Allier production d’énergie et compostage des déchets verts

Deuxième projet retenu par le gouvernement et porté par Sunzil : une ferme solaire juxtaposée à une plateforme de compostage. « Ce sont 30 000 tonnes de déchets verts non valorisés, et transportés par la Calédonienne de Services Publics (CSP), qui pourront ainsi être transformés en 3 000 tonnes de compost par an » a expliqué Emmanuel Vincent, directeur de Sunzil. Le caractère novateur de ce projet, implanté à Nakutakoin, repose sur la mutualisation de deux activités, apparemment sans rapport, qui a permis de partager les coûts du foncier et du personnel. Au final, deux emplois à temps pleins créés, la mise à disposition gracieuse de compost auprès des agriculteurs, et un projet pilote qui pourra potentiellement être dupliqué dans d’autres communes. Sans compter que cette initiative permet d’envisager une diminution de l’importation de terreau, massive en Nouvelle-Calédonie.
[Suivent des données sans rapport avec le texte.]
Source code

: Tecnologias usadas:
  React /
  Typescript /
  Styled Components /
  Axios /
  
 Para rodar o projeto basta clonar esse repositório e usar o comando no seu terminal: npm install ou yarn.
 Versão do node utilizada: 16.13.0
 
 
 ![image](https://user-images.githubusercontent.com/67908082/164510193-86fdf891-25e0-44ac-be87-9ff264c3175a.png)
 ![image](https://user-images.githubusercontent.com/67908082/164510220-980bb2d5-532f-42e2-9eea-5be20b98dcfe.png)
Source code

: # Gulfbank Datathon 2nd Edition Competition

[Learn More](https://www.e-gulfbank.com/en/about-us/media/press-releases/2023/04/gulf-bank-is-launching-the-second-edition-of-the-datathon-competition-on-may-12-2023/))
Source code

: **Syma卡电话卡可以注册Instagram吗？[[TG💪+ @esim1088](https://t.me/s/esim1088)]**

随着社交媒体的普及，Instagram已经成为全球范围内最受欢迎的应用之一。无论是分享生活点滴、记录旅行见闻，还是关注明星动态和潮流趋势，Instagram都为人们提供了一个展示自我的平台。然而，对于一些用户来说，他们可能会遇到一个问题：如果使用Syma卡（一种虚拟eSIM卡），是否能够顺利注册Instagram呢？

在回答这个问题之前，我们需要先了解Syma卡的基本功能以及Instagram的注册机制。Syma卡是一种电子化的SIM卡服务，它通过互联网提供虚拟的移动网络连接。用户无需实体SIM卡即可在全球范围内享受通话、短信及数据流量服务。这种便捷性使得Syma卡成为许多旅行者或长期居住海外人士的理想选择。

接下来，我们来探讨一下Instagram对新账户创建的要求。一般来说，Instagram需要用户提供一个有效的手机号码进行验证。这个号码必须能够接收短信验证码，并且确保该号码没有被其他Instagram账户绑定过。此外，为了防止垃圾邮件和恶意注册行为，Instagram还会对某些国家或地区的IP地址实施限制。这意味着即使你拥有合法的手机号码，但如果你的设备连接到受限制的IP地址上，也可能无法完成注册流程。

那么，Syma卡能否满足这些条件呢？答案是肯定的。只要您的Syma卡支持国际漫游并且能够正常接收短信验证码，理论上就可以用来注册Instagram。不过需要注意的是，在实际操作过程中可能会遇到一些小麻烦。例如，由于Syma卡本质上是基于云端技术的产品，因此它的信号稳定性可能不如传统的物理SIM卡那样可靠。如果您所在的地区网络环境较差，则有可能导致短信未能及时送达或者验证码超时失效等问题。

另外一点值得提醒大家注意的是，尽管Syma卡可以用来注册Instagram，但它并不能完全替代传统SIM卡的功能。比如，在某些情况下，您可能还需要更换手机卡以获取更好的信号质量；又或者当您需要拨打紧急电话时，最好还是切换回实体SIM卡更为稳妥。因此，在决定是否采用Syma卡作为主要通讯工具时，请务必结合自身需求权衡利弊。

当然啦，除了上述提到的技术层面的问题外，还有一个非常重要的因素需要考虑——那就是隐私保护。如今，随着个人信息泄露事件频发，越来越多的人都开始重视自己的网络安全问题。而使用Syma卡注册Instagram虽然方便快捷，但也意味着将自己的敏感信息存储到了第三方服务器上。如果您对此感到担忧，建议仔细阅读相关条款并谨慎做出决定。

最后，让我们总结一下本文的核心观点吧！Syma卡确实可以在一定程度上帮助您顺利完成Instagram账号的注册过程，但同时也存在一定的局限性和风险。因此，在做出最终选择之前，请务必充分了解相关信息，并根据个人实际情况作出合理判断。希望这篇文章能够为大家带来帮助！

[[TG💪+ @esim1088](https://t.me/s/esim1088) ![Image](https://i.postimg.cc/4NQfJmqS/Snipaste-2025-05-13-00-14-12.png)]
Relancer l’économie grâce à la transition énergétique

Le membre du gouvernement en charge de l’énergie, qui porte également la casquette de la relance économique, n’a pas manqué de se réjouir du poids représenté par les deux projets : 740 millions de francs au total injecté dans l’économie et cinq emplois à temps plein créés. En guise de conclusion, il a glissé que le gouvernement ferait très prochainement des annonces relatives à une orientation beaucoup plus verte des moyens de production d’électricité pour le secteur de la mine et de la métallurgie. Une activité qui représente 75 % des besoins énergétiques de la Nouvelle-Calédonie.

Les deux projets en chiffres
- 6 MWc répartis à parts égales entre les fermes solaires.
- Une production annuelle d’énergie électrique équivalente à la consommation de 8 200 foyers calédoniens.
- Une réduction globale des émissions de CO2 estimée à 8 458 tonnes par an.
La sélection des projets de fermes solaires 
L’instruction par la direction de l'Industrie, des Mines et de l'Énergie de la Nouvelle-Calédonie (Dimenc) des demandes d’installation de centrales solaires se fait de façon groupée depuis 2017, afin que les services du gouvernement puissent choisir les meilleurs projets au regard des intérêts du territoire. Depuis la mise en place de cette procédure, 21 projets pour une puissance installée de 104 MWc ont été retenus. Différents critères entrent en ligne de compte : le prix de revente de l’électricité au réseau électrique, la création d’emplois, le caractère innovant de l’installation, etc.